His heart skips a beat, a smile spreads across his face as he recognizes the numbers. It’s her. She couldn’t wait until noon. “Let her through,” he says, “Direct her straight to the house.”
He pulls the black vest over his head, walks to the window in the lounge and watches as Hlengiwe’s car pulls up alongside his. She steps out, looking breathtakingly composed but he sees the way her hands tremble as she smooths her hair. He reaches the front door before she can even raise a hand to knock and open it.
“Hlengi, is everything okay?” he asks softly.
She doesn’t say a word but steps inside, closing the door behind her. She steps in front of him, her hands grab his face and she pulls him down into a kiss that is more a collision than a greeting. It is raw, hungry, and completely devoid of the hesitation she had in the office.
This time, she is the one leading, her tongue seeking his with a desperate need that tells him she’s been thinking about nothing else since he left. He responds with a low growl, his hands finding her waist, but then he pulls back just an inch. His breathing is ragged, his forehead resting against hers.

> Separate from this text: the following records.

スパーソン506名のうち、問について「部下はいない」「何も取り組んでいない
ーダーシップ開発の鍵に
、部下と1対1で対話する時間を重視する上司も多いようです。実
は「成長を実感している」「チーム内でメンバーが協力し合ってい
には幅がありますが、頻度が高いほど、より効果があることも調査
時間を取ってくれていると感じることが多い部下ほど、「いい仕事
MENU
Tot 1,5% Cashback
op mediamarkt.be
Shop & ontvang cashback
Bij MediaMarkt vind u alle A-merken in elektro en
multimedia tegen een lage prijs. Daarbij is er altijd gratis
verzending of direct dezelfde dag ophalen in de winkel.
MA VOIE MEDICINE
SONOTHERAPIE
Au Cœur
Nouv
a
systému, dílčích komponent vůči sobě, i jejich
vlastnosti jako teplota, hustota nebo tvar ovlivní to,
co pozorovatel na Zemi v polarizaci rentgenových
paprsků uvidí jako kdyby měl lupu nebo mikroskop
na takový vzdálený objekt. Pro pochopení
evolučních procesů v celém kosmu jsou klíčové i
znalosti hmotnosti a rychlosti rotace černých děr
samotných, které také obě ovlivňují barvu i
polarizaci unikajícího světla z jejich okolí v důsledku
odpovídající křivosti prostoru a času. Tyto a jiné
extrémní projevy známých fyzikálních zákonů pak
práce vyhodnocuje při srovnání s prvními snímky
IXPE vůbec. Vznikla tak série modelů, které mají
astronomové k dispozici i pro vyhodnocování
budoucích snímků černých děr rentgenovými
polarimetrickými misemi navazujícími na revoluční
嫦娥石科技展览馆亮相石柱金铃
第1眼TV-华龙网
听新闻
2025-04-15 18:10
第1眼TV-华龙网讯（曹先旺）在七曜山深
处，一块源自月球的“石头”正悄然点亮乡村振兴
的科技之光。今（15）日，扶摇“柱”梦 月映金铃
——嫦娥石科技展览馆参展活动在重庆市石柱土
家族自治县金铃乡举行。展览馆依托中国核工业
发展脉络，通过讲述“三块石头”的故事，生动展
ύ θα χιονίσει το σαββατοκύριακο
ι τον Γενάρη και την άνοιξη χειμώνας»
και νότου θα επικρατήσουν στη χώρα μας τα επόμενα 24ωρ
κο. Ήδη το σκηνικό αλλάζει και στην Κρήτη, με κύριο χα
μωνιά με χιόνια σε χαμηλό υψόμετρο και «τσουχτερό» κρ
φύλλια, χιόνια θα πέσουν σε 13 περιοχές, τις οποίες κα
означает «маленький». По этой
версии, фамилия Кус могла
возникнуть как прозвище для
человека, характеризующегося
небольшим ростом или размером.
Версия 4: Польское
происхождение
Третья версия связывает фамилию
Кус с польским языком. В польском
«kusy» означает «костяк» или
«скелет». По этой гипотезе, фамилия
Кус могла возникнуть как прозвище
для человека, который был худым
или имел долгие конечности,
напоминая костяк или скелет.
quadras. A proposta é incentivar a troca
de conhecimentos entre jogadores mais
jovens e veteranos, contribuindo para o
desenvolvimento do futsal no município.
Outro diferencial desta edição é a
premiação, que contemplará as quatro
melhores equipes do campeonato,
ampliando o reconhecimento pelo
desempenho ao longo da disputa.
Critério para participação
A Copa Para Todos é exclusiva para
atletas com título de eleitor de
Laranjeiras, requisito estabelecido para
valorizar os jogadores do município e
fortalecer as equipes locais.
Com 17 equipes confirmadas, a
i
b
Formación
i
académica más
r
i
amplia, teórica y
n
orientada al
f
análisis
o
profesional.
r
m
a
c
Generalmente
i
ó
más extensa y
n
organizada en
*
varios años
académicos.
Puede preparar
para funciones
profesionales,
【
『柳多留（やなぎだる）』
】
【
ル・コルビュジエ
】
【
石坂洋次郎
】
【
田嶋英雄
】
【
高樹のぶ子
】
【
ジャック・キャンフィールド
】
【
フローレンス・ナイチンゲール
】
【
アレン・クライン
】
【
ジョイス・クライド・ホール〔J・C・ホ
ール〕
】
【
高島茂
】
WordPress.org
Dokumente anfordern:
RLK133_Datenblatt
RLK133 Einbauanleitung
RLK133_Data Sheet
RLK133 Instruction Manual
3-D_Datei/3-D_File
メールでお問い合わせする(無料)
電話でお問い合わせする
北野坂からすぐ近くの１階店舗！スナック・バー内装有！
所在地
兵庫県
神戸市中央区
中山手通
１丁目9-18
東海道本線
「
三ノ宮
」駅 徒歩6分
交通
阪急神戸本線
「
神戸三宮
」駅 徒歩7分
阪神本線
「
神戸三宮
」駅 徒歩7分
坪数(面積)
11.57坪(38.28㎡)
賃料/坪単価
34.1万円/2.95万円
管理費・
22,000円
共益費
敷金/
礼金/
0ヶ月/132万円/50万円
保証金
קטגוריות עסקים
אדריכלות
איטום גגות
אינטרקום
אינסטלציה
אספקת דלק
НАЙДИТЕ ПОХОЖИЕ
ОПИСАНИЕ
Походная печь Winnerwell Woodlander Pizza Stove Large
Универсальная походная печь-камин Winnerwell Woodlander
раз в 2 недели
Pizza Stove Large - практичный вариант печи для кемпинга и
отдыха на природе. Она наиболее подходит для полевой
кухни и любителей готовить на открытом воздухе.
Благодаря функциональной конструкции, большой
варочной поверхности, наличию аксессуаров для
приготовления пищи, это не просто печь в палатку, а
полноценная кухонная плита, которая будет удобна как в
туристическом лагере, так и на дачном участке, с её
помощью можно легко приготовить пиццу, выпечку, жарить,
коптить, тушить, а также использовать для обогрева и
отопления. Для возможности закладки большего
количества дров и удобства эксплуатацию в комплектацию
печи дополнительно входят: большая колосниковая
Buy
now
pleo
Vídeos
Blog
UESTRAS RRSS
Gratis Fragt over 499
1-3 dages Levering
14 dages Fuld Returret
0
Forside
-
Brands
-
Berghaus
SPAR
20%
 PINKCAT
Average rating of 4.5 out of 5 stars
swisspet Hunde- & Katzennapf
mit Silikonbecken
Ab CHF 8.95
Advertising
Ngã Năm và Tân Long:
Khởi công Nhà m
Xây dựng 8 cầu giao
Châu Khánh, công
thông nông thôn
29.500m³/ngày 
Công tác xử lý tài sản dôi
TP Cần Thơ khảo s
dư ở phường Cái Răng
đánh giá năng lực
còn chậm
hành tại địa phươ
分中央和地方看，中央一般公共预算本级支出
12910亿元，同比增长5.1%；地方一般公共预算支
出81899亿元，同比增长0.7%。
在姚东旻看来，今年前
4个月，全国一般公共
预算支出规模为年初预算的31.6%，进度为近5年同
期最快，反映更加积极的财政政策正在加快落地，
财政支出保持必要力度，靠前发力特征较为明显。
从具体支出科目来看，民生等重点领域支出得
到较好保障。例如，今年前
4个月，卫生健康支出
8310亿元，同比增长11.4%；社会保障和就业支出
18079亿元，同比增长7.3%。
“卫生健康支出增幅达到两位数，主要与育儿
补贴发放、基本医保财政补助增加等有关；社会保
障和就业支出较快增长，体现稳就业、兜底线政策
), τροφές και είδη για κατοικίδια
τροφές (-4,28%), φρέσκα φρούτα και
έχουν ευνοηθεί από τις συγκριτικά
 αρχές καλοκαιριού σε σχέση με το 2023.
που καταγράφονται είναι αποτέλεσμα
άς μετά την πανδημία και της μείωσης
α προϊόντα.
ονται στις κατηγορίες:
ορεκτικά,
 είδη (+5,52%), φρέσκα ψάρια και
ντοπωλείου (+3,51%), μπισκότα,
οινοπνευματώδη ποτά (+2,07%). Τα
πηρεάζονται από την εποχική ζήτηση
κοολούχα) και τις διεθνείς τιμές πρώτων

“Hlengi… look at me. Are you sure? Because once we do this, everything changes.”
Hlengiwe doesn’t pull away, she looks him dead in the eye, her chest heaving. “Stop talking, Gatsha,” she whispers fiercely. “Just stop talking.”
That’s all the permission he needs. He sweeps her up, her legs instinctively wrapping around his waist as he carries her toward the kitchen. He feels the friction of her skirt against his skin, and as his hand pushes the fabric up.
His breath hitches as his palm meets the bare skin of her thighs. He slides his hand higher, expecting the barrier of lace, but finds only the heat of her. She’s not wearing anything underneath. His fingers find her moist center immediately, and Hlengiwe lets out a moan into his mouth, her head falling back.
“You came here ready for me,” he murmurs, his thumb grazing her clitoris.
He sets her down on the cold kitchen counter, pulling her right to the edge so her legs are spread wide. He hooks his thumbs into the waistband of his shorts and kicks them away. His manhood springs out, free and dangerously hard, the veins pulsing with the force of his arousal.
He steps between her legs, the heat radiating between them. He takes his manhood and rubs the head of it slowly against her entrance, coating himself in her slickness. He stares deep into her eyes, his gaze heavy and hypnotizing, watching the way her pupils dilate until they are almost closed.
“Look at me,” he commands softly.
Hlengiwe’s breath is coming in short, shallow gasps. She watches him, her fingers digging into the counter behind her. He shifts his weight and enters her slowly. He feels her walls stretch and grip him, her heat engulfing him so tightly he has to freeze, his eyes snapping shut as he gasps for air.
Hlengiwe’s head throws back, a small cry escaping her as she feels him fill the emptiness that has been aching inside. She wraps her legs even tighter around his back, pulling him deeper, her body shaking as the first wave of pleasure crashes over them both.